Monday, December 15, 2014

The Pinkprint | Nicki Minaj


★★★☆☆

This summer was definitely an Iggy season, but female rap veteran Nicki Minaj has tried to regain control over the fall and spring of this year. After throwing on countless bizarre wigs and quickly pulling a stunt as a RedOne-fueled pop act ("Starships," "Pound The Alarm"), Minaj decided to regroup and restart at square one: the core rap and R&B. She debuted an au naturel appearance earlier this year with "Pills n Potions," the lead cut from The Pinkprint that fell flat of commercial expectations. Even after huge hits with pop vocal sirens Jessie J and Ariana Grande on "Bang Bang" and the outrageous, Sir Mix-a-Lot-sampling "Anaconda," she still managed to upkeep the natural hairdo and only put on a few faux Lady Gaga outfits.

Her image reinvention may have seemed solely external, but she sure did prove us all wrong there. Minaj greets listeners on the album's opener at her most intimate and genuine yet: "All Things Go" delivers a heavy R&B beat with a sprawling rap about the death of her cousin and her strained family ties after her success as a recording artist. It also reveals that Minaj lost a child (it is not specified whether it was via miscarriage or abortion) sixteen years ago. Other tracks, such as the Mike WiLL Made-It track "I Lied" and the aforementioned "Pills n Potions," just find Minaj in a clearly vulnerable state. R&B isn't just used to convey a string of sob stories, though. While "Anaconda" oozes the crazy '90s hip-hop sounds of the song it samples, it remains an outlier against modern, yet stale, productions tactics on tracks like "Trini Dem Girls" and "Four Door Aventador."

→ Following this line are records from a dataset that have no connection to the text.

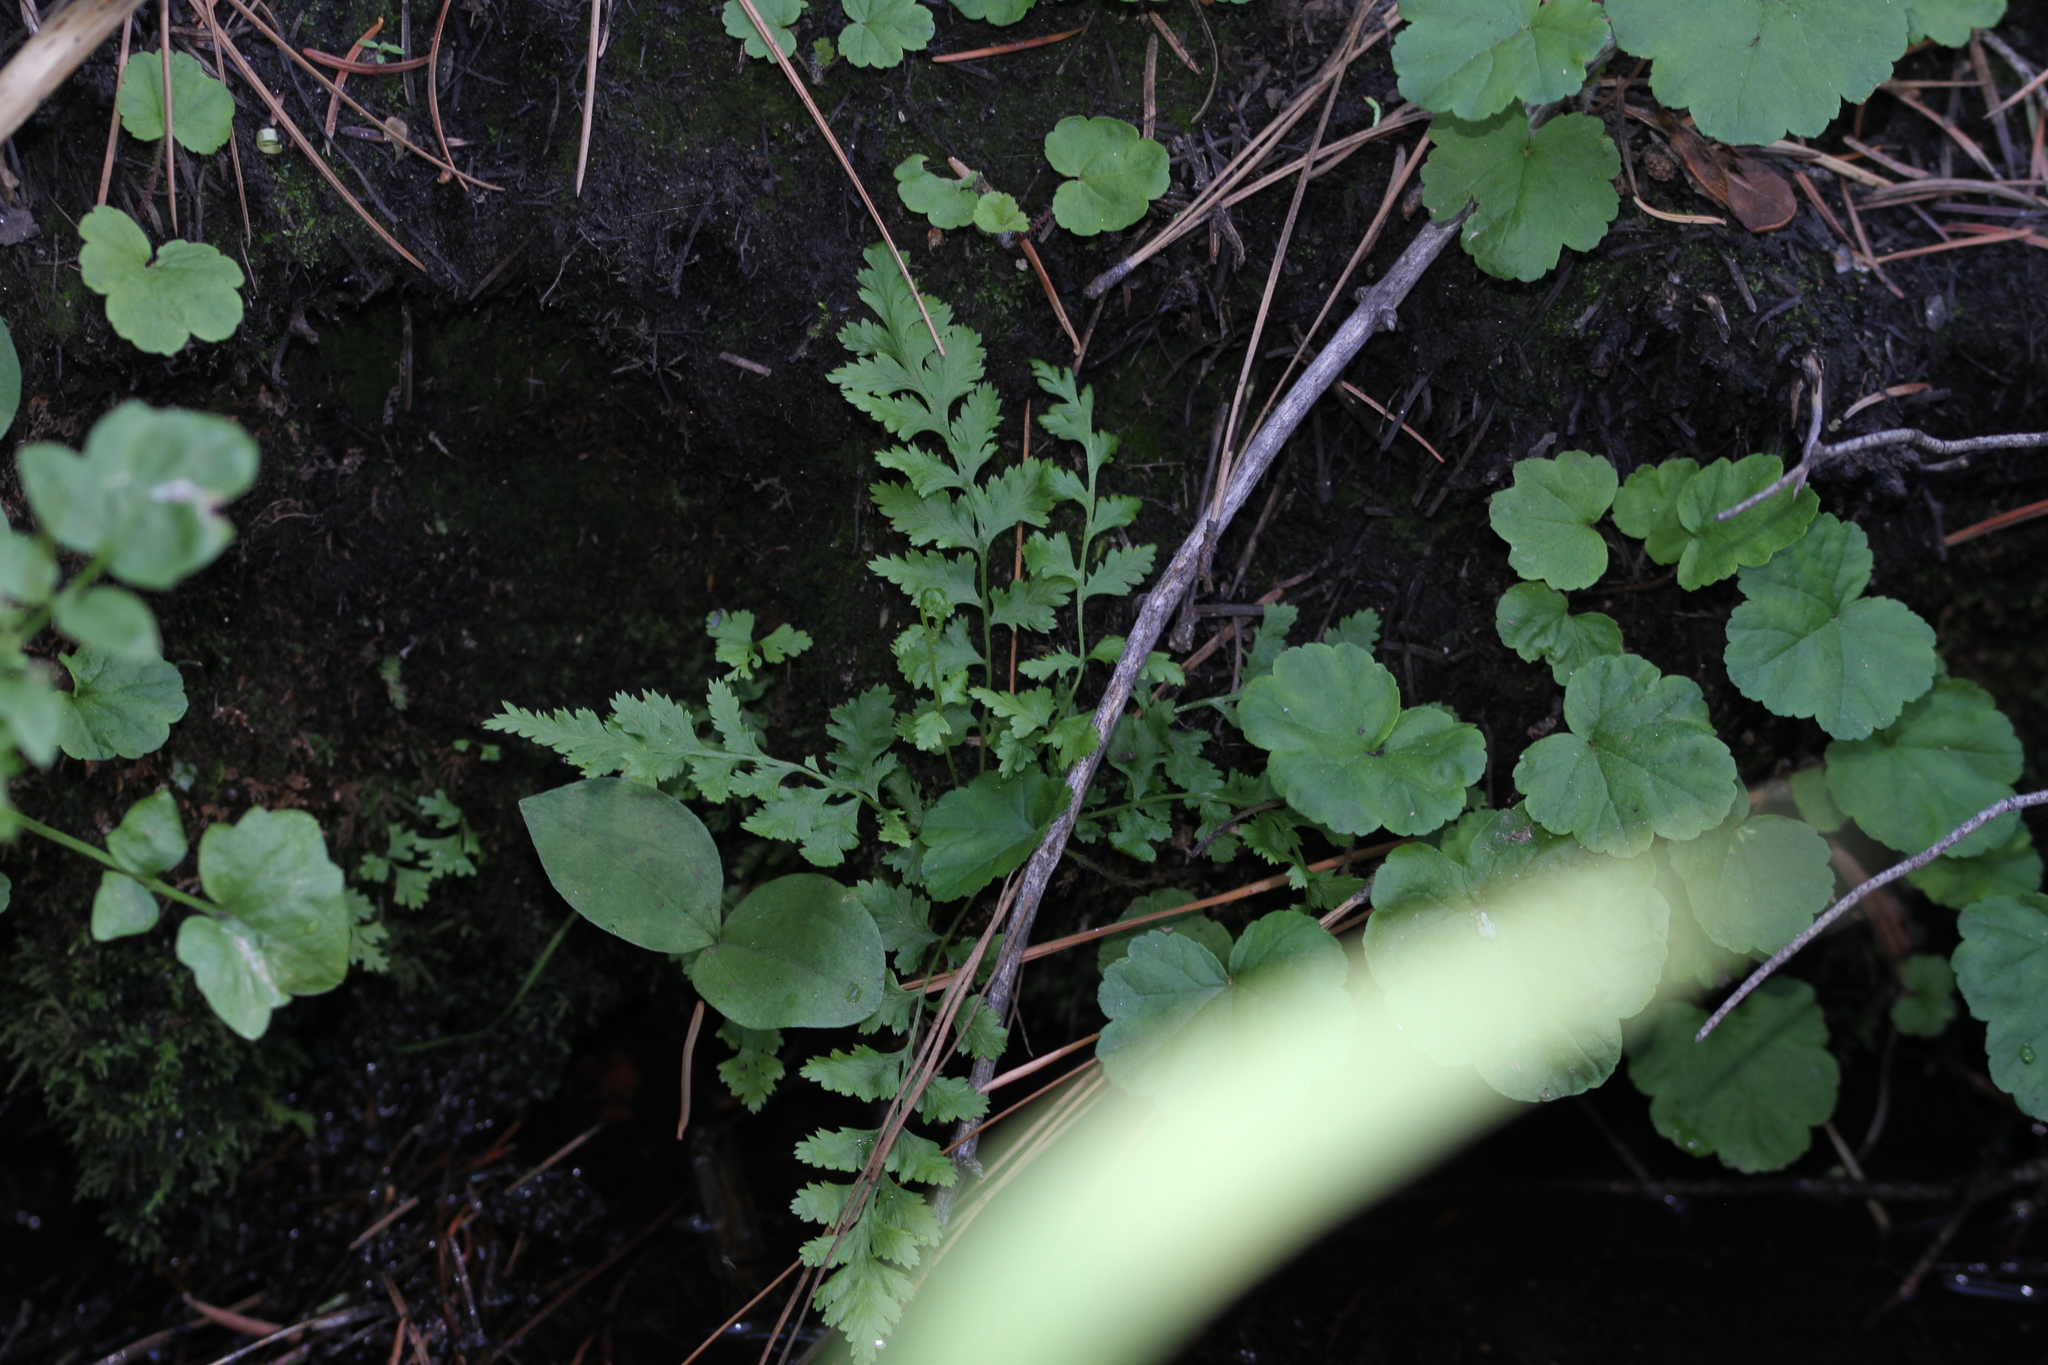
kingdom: Plantae
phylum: Tracheophyta
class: Liliopsida
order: Asparagales
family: Orchidaceae
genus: Neottia
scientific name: Neottia convallarioides
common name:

Despite the R&B tracks holding this album up and the multiple hints that she was done toying with pop anthem production, she invited alleged rapist Dr. Luke back in on multiple production credits and handed vocal credits to new friends Ariana Grande, Beyoncé, and Skylar Grey. Queen Bey's presence is quite minimal on "Feeling Myself" compared to Grande's appearance on the Katy Perry-penned "Get on Your Knees" and Grey's understated chorus in "Bed of Lies," but just having Beyoncé's name appear in the credits is quite an accomplishment. Minaj also embraces the pop ballad format in the album's finale, "Grand Piano," and a rough synthpop feel on "The Night is Young" (a lot of Dr. Luke's influence can be heard on the latter track specifically).

Nicki Minaj does a sufficient job at finding her own path in this forest of 16 tracks. Her nearest competitors each went their own ways. With Azealia Banks leaning towards heavy house and Iggy Azalea catering to a combination of pop and trap audiences, Minaj slid right back to home plate sonically as a rap artist. She may veer a little off-course in terms of cohesion (still looking at you, Sir Mix-a-Lot booty-bouncing re-work), but she has a consistent vision for the album overall. Sadly, while she may have left her personal fingerprint smudges all over these tracks, the album eventually become one big smudge of R&B beats and Minaj's signature rap accent; nothing really separates some of these songs from one another. Yet, for leaving the genre that gave her the most success and going back to her roots, I give Nicki Minaj some credit.

The Pinkprint is out now under Cash Money Records. An exclusive version can be found at Target department stores.